Bild: Durch die Coronakrise schrumpfen die Umsätze der Krankenhäuser
Berlin taz | Kurzarbeit in Krankenhäusern – ein seltsames Phänomen, wenn
zur gleichen Zeit [1][eine Pandemie grassiert]. Und doch reduzieren manche
deutschen Kliniken derzeit Arbeitszeit und Gehalt ihres Personals. Um die
Einbußen der Beschäftigten aufzufangen, beantragen sie außerdem
Kurzarbeitergeld bei der Bundesagentur für Arbeit – was die Politik so
eigentlich nicht geplant hatte.
„An einigen Standorten befindet sich ein Teil unserer Mitarbeiter in
Kurzarbeit“, sagt Astrid Reining, Sprecherin der Schön Klinik. Das private
Unternehmen betreibt Krankenhäuser unter anderem in Bayern, Hamburg, Hessen
und Nordrhein-Westfalen.
Die Sprecherin der Paracelsus-Kliniken, die es unter anderem in Bremen,
Niedersachsen und Sachsen gibt, schreibt: „Derzeit sind an allen Standorten
und in der Unternehmenszentrale Mitarbeiter in Kurzarbeit.“ Bei der
kirchlichen Marienhaus-Gruppe mit Kliniken in Rheinland-Pfalz und weiteren
Regionen heißt es, man prüfe, ob Kurzarbeit nötig sei.
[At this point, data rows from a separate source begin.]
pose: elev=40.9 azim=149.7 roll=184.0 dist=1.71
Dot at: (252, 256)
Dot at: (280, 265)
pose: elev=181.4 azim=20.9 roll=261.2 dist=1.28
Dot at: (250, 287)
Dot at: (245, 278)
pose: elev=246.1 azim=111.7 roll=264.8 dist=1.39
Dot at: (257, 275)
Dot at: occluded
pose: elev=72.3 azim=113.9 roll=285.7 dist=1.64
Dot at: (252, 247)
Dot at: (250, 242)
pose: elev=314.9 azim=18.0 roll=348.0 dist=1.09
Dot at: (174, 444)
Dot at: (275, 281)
Zu Umfang der Arbeitsreduzierung, Zahl der betroffenen Mitarbeiter*innen
und regionaler Verteilung wollen die Unternehmen keine Angaben machen. Auch
der Deutschen Krankenhausgesellschaft „liegen keine Daten“ vor. Für ein
flächendeckendes Phänomen hält man die Kurzarbeit in Kliniken aber dort
nicht.
## Fachkräftemangel einerseits, Kurzarbeit andererseits
Trotzdem kritisiert etwa [2][die Niedersächsische Pflegekammer], ein
Berufsverband für Heilberufe in der Pflege, die „paradoxe“ Situation.
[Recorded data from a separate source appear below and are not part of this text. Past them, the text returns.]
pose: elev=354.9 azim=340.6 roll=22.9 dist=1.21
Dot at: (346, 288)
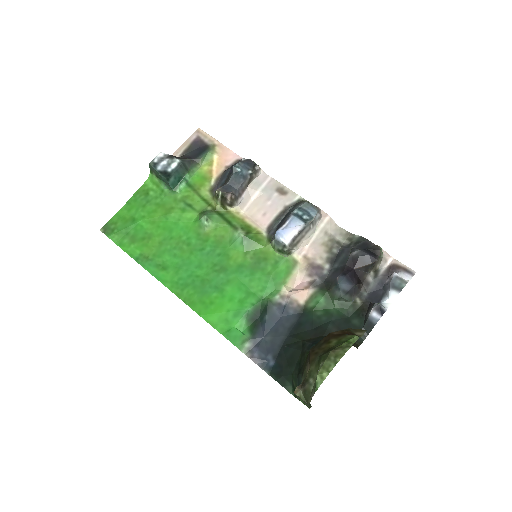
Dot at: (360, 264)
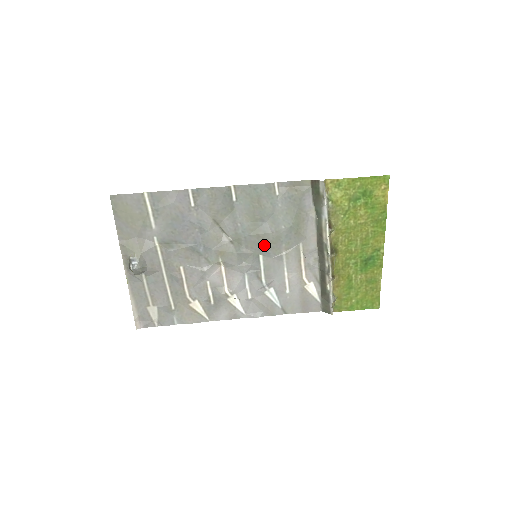
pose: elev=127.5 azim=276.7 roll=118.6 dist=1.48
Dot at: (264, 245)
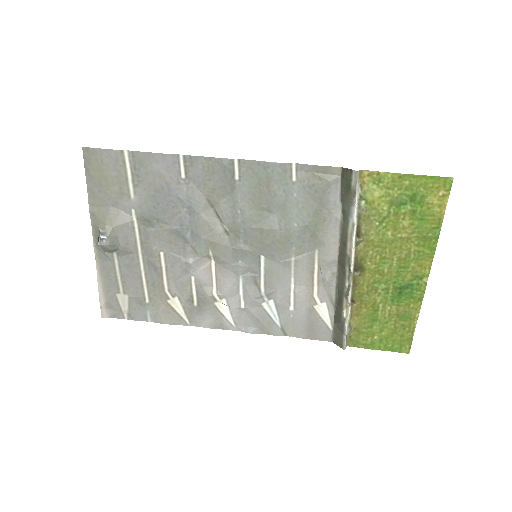
Dot at: (268, 244)
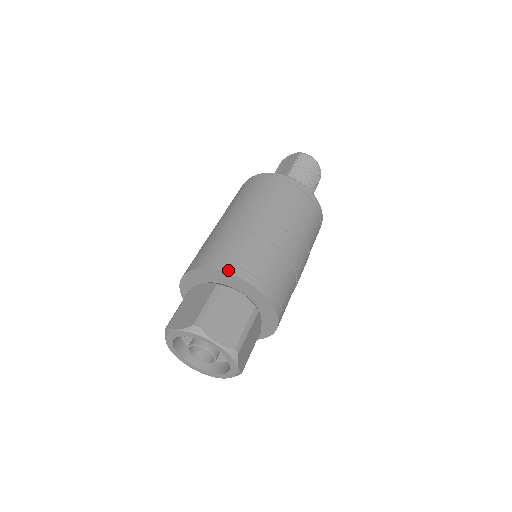
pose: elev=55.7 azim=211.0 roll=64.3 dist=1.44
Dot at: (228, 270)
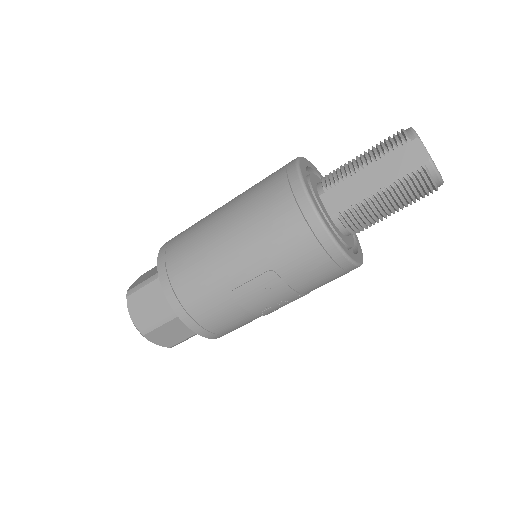
Dot at: (185, 320)
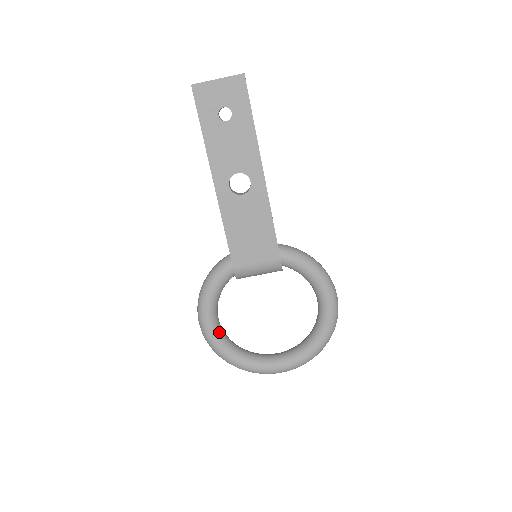
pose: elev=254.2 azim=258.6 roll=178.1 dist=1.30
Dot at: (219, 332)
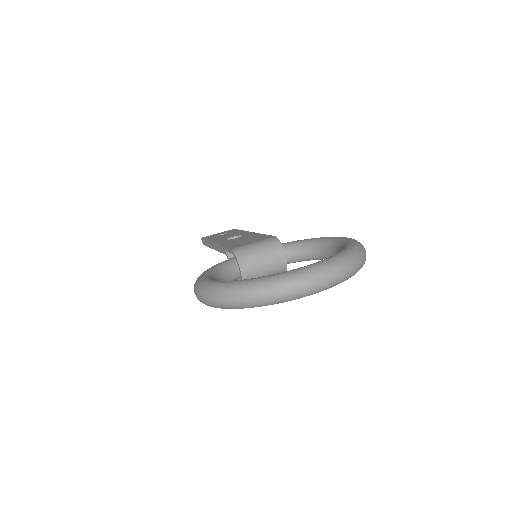
Dot at: occluded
Während „Pflegeheime und ambulante Dienste dringend nach professioneller
Unterstützung suchen“, würden Krankenhäuser ihre Beschäftigten nach Hause
schicken. Fachkräftemangel einerseits, Kurzarbeit andererseits – das passe
nicht zusammen.
Und die Ärztevereinigung Marburger Bund bemängelt: „Es besteht keine
Notwendigkeit, dass Kliniken Kurzarbeit anmelden.“ Die Krankenhäuser
sollten besser zunächst die „65 Millionen Überstunden“ ausgleichen, die
Klinikärzt*innen pro Jahr leisteten.
Die Unternehmen sehen das anders. Sie verweisen auf die Vorschriften der
Bundesregierung, normale Behandlungen und Operationen zu verschieben sowie
Intensivabteilungen für den [3][befürchteten Corona-Ansturm] in Reserve zu
halten. Deshalb „beträgt die durchschnittliche Belegung der
Akutkrankenhäuser bei Paracelsus derzeit etwa 35 Prozent“, so Schmeling.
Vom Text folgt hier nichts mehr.